To celebrate the launch on what would have been the kickoff weekend of the highly anticipated Knotfest Roadshow U.S. tour, Knotfest.com will host a streaming event starting this Friday at 3 p.m. PDT, featuring exclusive concert streams and interviews with Slipknot and would-be tourmates Underoath and Code Orange. 
Slipknot will stream its 2019 headline set from Graspop Festival in Belgium, filmed shortly before the band’s latest album, We Are Not Your Kind, was released. It will preview with an exclusive interview with the band’s Clown conducted by Ryan J Downey.

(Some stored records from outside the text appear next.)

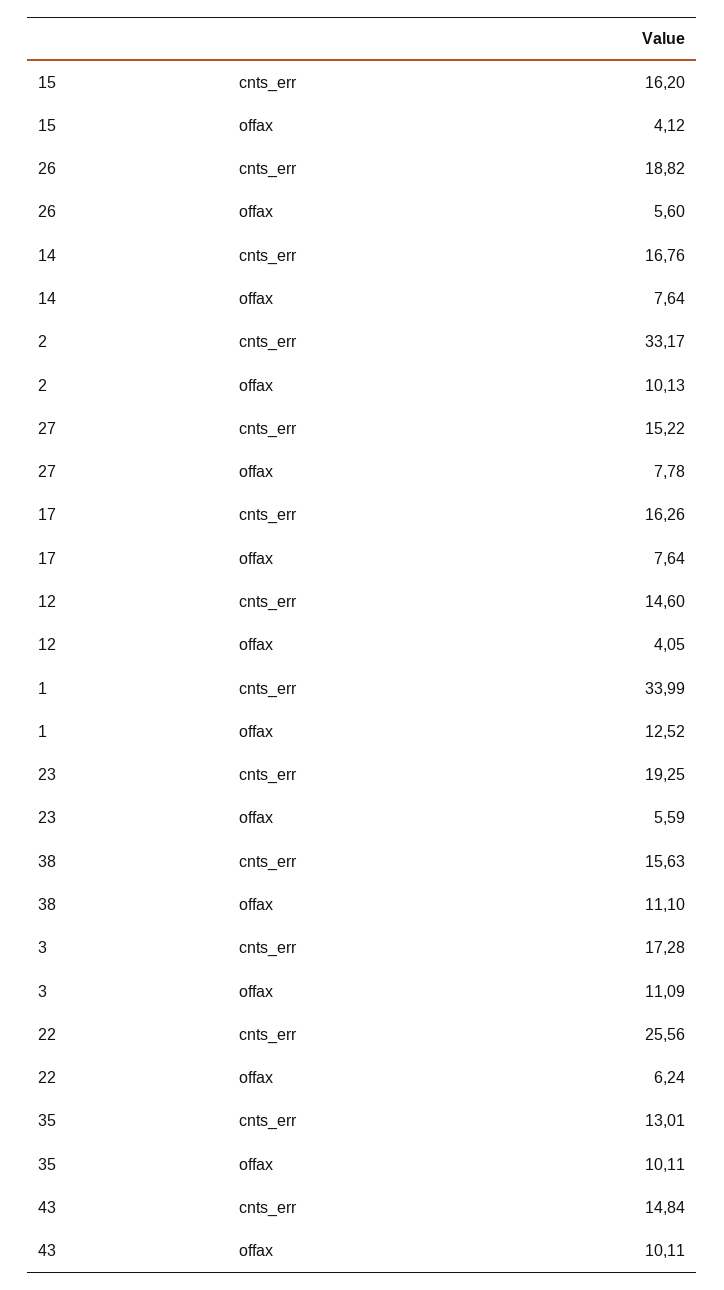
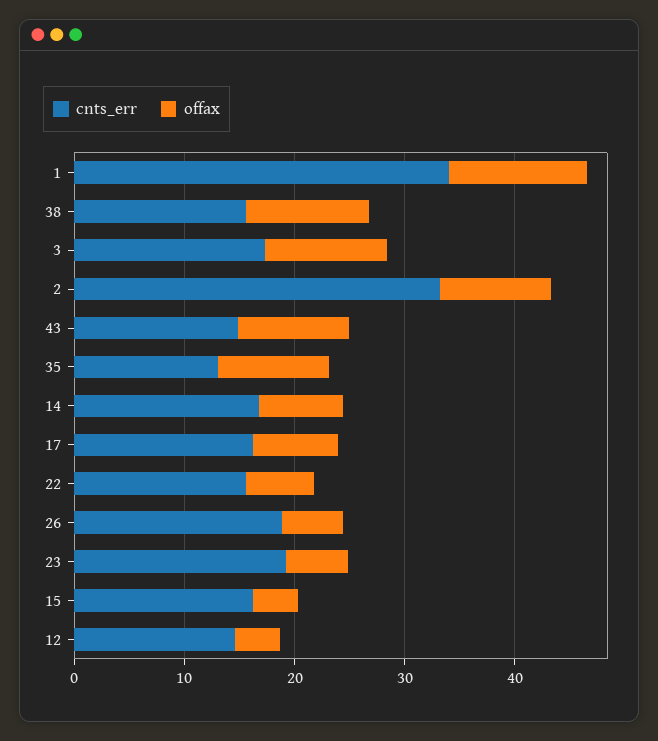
  {
    "cnts_err": {
      "15": 16.2,
      "26": 18.82,
      "14": 16.76,
      "2": 33.17,
-     "27": 15.22,
      "17": 16.26,
      "12": 14.6,
      "1": 33.99,
      "23": 19.25,
      "38": 15.63,
      "3": 17.28,
-     "22": 25.56,
+     "22": 16,
      "35": 13.01,
      "43": 14.84
    },
    "offax": {
      "15": 4.12,
      "26": 5.6,
      "14": 7.64,
      "2": 10.13,
-     "27": 7.78,
      "17": 7.64,
      "12": 4.05,
      "1": 12.52,
      "23": 5.59,
      "38": 11.1,
      "3": 11.09,
      "22": 6.24,
      "35": 10.11,
      "43": 10.11
    }
  }

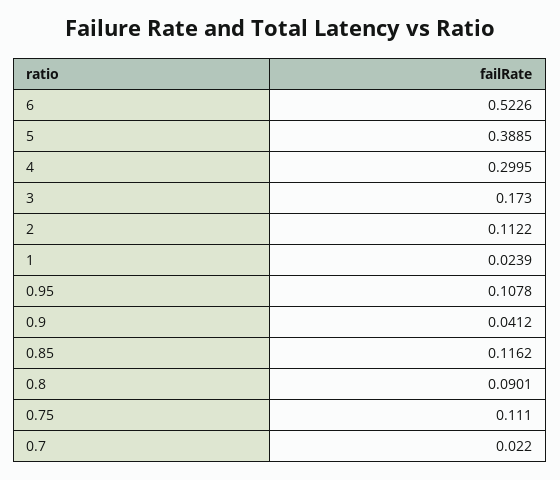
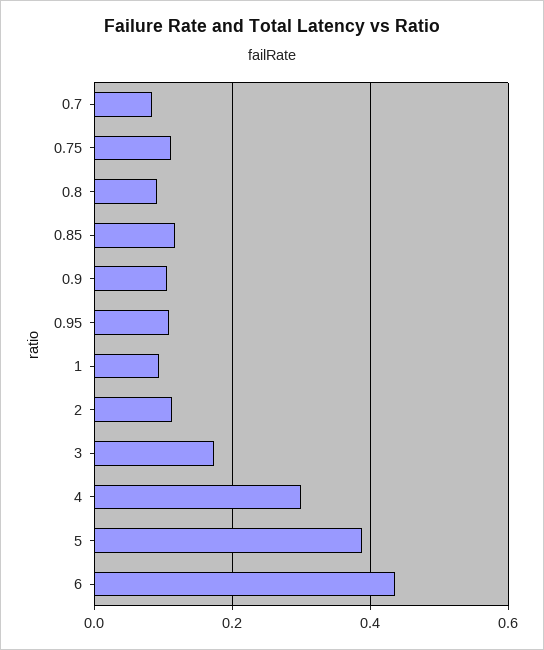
  {
-   "6": 0.5226,
+   "6": 0.44,
    "5": 0.3885,
    "4": 0.2995,
    "3": 0.173,
    "2": 0.1122,
-   "1": 0.0239,
+   "1": 0.1,
    "0.95": 0.1078,
-   "0.9": 0.0412,
+   "0.9": 0.1,
    "0.85": 0.1162,
    "0.8": 0.0901,
    "0.75": 0.111,
-   "0.7": 0.022
+   "0.7": 0.08
  }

The streamed event will be hosted by noted rock and metal multimedia journalist and interviewer Terry “Beez” Bezer, who will also host a weekly “Mosh Talks” series on Knotfest.com. Other new series on the platform include the Electric Theater interview series with band co-founder and drummer Clown, who in the first episode interviews Code Orange frotnman Jami Morgan.
A limited Slipknot Knotfest Roadshow merch drop will be available for 72 hours starting Friday morning, featuring the tour merch collection that would have been sold this summer.
The newly re-imagined Knotfest.com will be a fan-centered platform, created by artists for their fans. Dedicated to expanding the rock and metal genres and providing a one-stop destination showcasing the very best the culture has to offer from emerging bands you need to hear, right through to the biggest and most established artists. 
The Knotfest Roadshow had evolved as a touring version of the influential metal band’s standalone Knotfest festivals that have played across the globe, with last year’s summer trek moving 405,591 tickets and grossing just shy of $16.8 million according to manager Cory Brennan, who at the time said the band’s road business “has never been bigger. They’re averaging I’d say 15,000 tickets per market, as a headliner.”
That momentum was carrying into 2020 with the album release and a strong package for this year’s Roadshow, including metal upstarts Code Orange, whom frontman Corey Taylor had taken a liking to and handpicked to join the band on tour.  
Code Orange’s album release party turned into a media event, with the early-March hometown Pittsburgh show being called off due to the coronavirus pandemic but not before all the wheels were in motion to do the show. The band elected to do it anyway, with full production and broadcast live, making the most of what was surely still a disappointing situation. 
While not that similar sonically, Code Orange’s Jami Morgan says there are similarities between his band and the counter-culture heroes from Iowa.
“The energy is super similar, we have that fire, we play fucking heavy music and are probably inspired by a lot of the same things, and we’re inspired by them, especially in terms of the energy, presence, and the theatricality. 
 
“I think for us, just the honor of knowing we’re on the tour just because they wanted us to be on it, that meant a lot in itself.”